Does Amazon lose money on sales of some individual items? For sure. The first Kindle ebooks that were priced at $9.99 when Amazon had to pay more than that per copy to publisher were one example. Giant, heavy electronics items that Amazon sometimes ships for free when the shipping cost is clearly non-trivial and cost more than the usual thin margins on such goods are another.

The Bezos brilliance takes this approach:

Amazon has decided to continue to invest to arm itself for a much larger scale of business. If it were purely a software business, its fixed cost investments for this journey would be lower, but the amount of capital required to grow a business that has to ship millions of packages to customers all over the world quickly is something only a handful of companies in the world could even afford.

On the subject of Amazon’s interesting financial report, the article states what is obvious to most analysts who have tried to figure out where the money comes from and where the money goes:

The irony of all this is that while Amazon’s public financial statements make it extremely difficult to parse out its various businesses, it is extremely forthright and honest about its business plans and strategy. It’s the reason Jeff continues to reprint its first ever letter to shareholders from 1997 in its annual report every year. The plan is right there before our eyes, but so many continue to refuse to take it at face value. As a reporter, it must be so boring to parrot the same thing from Jeff and his team year after year, so different narratives must be spun when the overall plan has not changed.

The former employee then offers this observation or is it a threat?

If I were an Amazon competitor, I’d actually regard Amazon’s current run of quarterly losses as a terrifying signal. It means Amazon is arming itself to take the contest to higher ground. The retail game is about to become more, not less, punishing.

Several observations:

Amazon is a giant company with customers, cash, and clout.

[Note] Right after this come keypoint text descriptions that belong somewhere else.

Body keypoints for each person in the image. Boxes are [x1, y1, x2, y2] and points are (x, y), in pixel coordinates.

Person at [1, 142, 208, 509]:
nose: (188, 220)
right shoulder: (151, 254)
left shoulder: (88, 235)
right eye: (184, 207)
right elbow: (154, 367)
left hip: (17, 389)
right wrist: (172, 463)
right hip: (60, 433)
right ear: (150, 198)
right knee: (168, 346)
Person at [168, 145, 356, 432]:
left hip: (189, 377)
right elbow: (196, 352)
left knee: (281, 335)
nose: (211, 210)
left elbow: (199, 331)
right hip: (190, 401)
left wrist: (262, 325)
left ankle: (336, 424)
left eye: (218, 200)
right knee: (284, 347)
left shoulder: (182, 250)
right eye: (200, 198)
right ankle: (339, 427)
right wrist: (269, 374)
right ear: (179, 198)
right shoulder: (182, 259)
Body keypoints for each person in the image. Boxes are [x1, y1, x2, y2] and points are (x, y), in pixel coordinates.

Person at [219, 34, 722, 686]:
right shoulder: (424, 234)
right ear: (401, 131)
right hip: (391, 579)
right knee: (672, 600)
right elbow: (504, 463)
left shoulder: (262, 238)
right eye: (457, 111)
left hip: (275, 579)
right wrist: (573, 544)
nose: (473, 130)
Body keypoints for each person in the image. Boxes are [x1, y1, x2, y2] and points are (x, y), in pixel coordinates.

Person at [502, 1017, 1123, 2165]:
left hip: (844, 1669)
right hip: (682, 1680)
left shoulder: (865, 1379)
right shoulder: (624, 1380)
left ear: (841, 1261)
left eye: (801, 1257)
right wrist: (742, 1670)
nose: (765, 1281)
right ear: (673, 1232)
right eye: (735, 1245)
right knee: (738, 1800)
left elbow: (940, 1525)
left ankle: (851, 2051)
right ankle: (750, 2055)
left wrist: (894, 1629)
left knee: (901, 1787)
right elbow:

Those who try to get in its way find out that the Amazon business model is not much less forgiving than Google’s. Google has made little headway in online shopping and that suggests some bright folks have bumped into one or two of Amazon’s pointy parts.

Second, price cutting is a great business tactic. Once the competition is gone, then it is pretty easy to move forward. A number of moguls figured this out decades ago. In today’s regulation-soft environment, commercial enterprisers are functioning more or less like nation states. Different economic rules apply to nation states. Individuals who shop at the company store have fewer options.

Third, Amazon is one of the firms developing a monoculture for its customers. Once one gets into the Prime, one-click, personalization approach to online activities, an old adage kicks in:

Like a soft bed, a bad habit is easy to get into and hard to get out  of.

Now my interest—now a hobby, not a job—is search and retrieval. How does the Amazon approach work in search. Amazon offers what I call “corset search.” If you want to get into the darned thing, be prepared to experience some push and pull. If you want a cloud based search system, Amazon is, as I wrote in one of my for-fee columns, a “search lazy Susan.” Just dial up an alternative running on the Amazon system.

Easy. Cheap at least at the outset. Mostly reliable. What more could a vendor want? What more would a user want?

That in my view is the problem with the WalMart approach to technology. Amazon is one of the manifestations of the deep divides that continue to fracture behaviors. I am okay with making my way through an increasingly medieval landscape.

I suppose Wall Street is learning that what look like losses may be something else. We have entered the Dimonization Era. Money is not what it seems perhaps?